SOURCE DOCUMENT:
-*-

On 19 April 2024 19:40:06 BST, David Woodhouse <[email protected]> wrote:
>On 19 April 2024 18:13:16 BST, "Chen, Zide" <[email protected]> wrote:
>>I'm wondering what's the underling theory that we definitely can achieve
>>±1ns accuracy? I tested it on a Sapphire Rapids @2100MHz TSC frequency,
>>and I can see delta_corrected=2 in ~2% cases.
>
>Hm. Thanks for testing!
>
>So the KVM clock is based on the guest TSC. Given a delta between the guest 
>TSC T and some reference point in time R, the KVM clock is expressed as 
>a(T-R)+r, where little r is the value of the KVM clock when the guest TSC was 
>R, and (a) is the rate of the guest TSC.
>
>When set the clock with KVM_SET_CLOCK_GUEST, we are changing the values of R 
>and r to a new point in time. Call the new ones Q and q respectively.

-*-

EXTRACTED DATA:
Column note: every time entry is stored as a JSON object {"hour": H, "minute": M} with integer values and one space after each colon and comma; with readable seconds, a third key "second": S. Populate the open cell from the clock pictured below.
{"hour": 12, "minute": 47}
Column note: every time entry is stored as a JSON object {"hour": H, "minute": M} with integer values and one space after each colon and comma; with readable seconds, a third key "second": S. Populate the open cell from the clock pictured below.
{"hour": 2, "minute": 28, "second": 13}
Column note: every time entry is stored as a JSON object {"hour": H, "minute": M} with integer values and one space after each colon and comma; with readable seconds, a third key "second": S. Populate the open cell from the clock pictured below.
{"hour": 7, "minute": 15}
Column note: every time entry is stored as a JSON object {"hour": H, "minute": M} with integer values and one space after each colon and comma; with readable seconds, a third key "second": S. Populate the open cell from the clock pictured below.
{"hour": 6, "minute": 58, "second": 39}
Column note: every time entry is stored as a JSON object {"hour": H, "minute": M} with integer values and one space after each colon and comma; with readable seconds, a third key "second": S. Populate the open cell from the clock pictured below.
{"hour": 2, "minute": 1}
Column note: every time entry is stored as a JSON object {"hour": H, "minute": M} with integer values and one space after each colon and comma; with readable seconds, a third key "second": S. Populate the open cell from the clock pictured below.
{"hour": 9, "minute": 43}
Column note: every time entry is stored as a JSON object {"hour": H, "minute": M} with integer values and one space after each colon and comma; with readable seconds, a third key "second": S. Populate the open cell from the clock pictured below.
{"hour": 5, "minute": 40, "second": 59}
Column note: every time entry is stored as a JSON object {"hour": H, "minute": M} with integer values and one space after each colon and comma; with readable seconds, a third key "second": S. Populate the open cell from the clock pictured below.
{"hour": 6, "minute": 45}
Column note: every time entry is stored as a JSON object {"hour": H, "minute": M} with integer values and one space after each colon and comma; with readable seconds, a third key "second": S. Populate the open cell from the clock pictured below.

-*-

TASKS FOR THIS EXERCISE:
1. In the email about KVM clock accuracy, rewrite the paragraph beginning "So the KVM clock is based on the guest TSC" as a short list that keeps its main facts.
2. Carry on the email about KVM clock accuracy from its last sentence.
The records are not needed for this work.

ANSWERS FOR THE TASKS:
1.
- The KVM clock is based on the guest TSC.
- It is expressed as a(T-R)+r.
- T is the guest TSC, and R is a reference point in time.
- r is the KVM clock value when the guest TSC was R.
- a is the rate of the guest TSC.

2.
>
>But we calculate precisely (within 1ns at least) what the KVM clock would have 
>been with the *old* formula, and adjust our new offset (q) so that at our new 
>reference TSC value Q, the formulae give exactly the same result.
>
>And because the *rates* are the same, they should continue to give the same 
>results, ±1ns.
>
>Or such *was* my theory, at least. 
>
>Would be interesting to see it disproven with actual numbers for the old+new 
>pvclock structs, so I can understand where the logic goes wrong.
>
>Were you using frequency scaling?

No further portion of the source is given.